New residential mortgage-backed securities issuance has more than doubled so far this year to A$10.5 billion (S$10.8 billion) from A$5.1 billion a year earlier, data compiled by Bloomberg show. More than half of the issuance has been fueled by non-bank lenders. Those firms have fewer funding options compared with major Australian banks, which have been favoring unsecuritized debt at a time when costs are close to historical lows.
The surging sales come as Australians' private debt skyrockets to an average 189 per cent of annual household income, making citizens Down Under some of the world's most indebted after binging on more than A$1 trillion of mortgages amid a housing boom. Soaring home prices in Sydney and Melbourne have stoked concern from politicians to central bankers, leading Treasurer Scott Morrison to extend regulators' powers to apply controls to the non-bank lending sector.

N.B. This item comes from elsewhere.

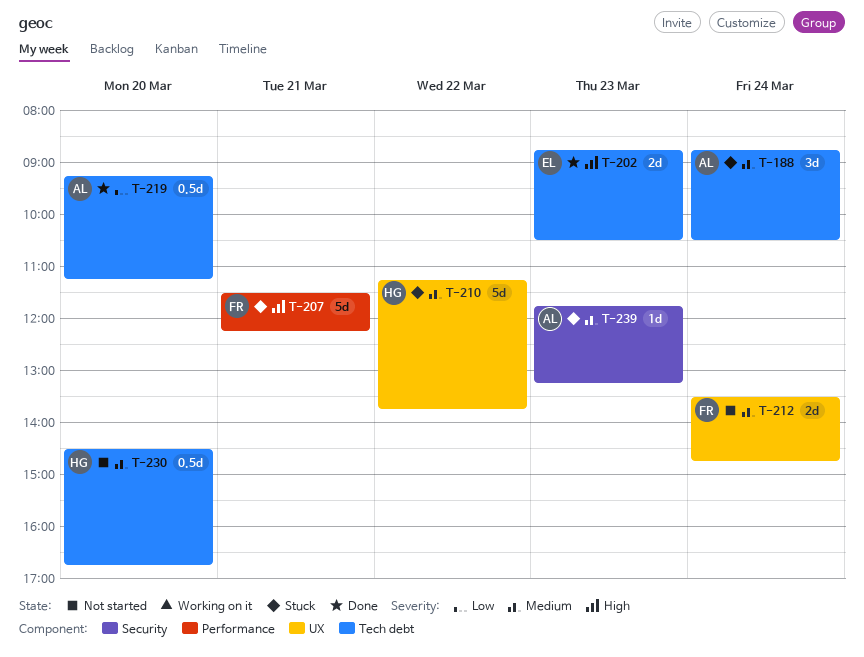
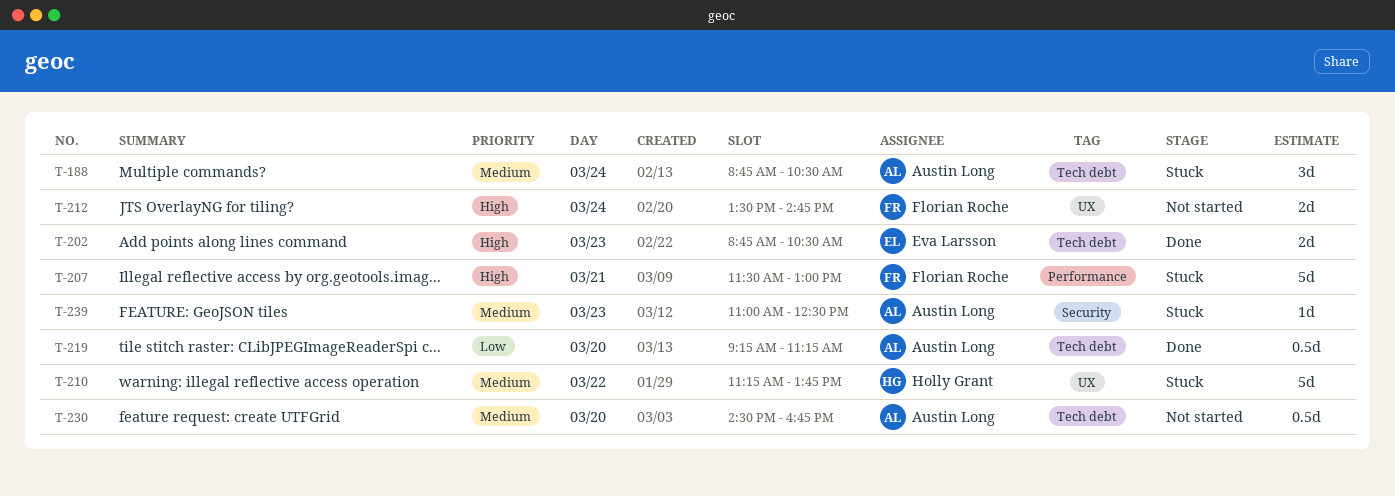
T-207, ends: 12:15 -> 13:00
T-212, priority: Medium -> High
T-230, owner: Holly Grant -> Austin Long
T-239, begins: 11:45 -> 11:00
T-239, ends: 13:15 -> 12:30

"There's a risk of a downturn in house prices. In our view, the market is extremely stretched," said Matthew Peter, chief economist of Queensland-based asset manager QIC Ltd. As demand for loans rise, riskier borrowers will increasingly turn to non-bank lenders, leaving RMBS investors exposed to "a burgeoning risk to the financial system that's coming potentially through this shadow banking source," he said.
S&P Global Ratings said Australian financial institutions face an "increased risk of a sharp correction in property prices" which would lead to a "significant rise in credit losses," according to a May 22 statement. The credit assessor, which affirmed the big four banks' ratings while lowering the scores of 23 of the nation's finance companies, said last week that Australia's top AAA grade will only rest on a firm footing once there's a "meaningful moderation" in housing and credit.
Still, Fitch Ratings expects pressures in the housing market to remain manageable and that it would take a "significant rise" in unemployment or interest rates to cause meaningful losses on mortgage lending. For now, mortgage bond issuance is rising as investors seek avenues for their funds.
"It's very much a demand-driven phenomenon," said Peter Riedel, finance chief of non-bank lender Liberty Financial Pty, adding that fund managers in particular need to put "capital to work in an environment where cash isn't giving you any return at all."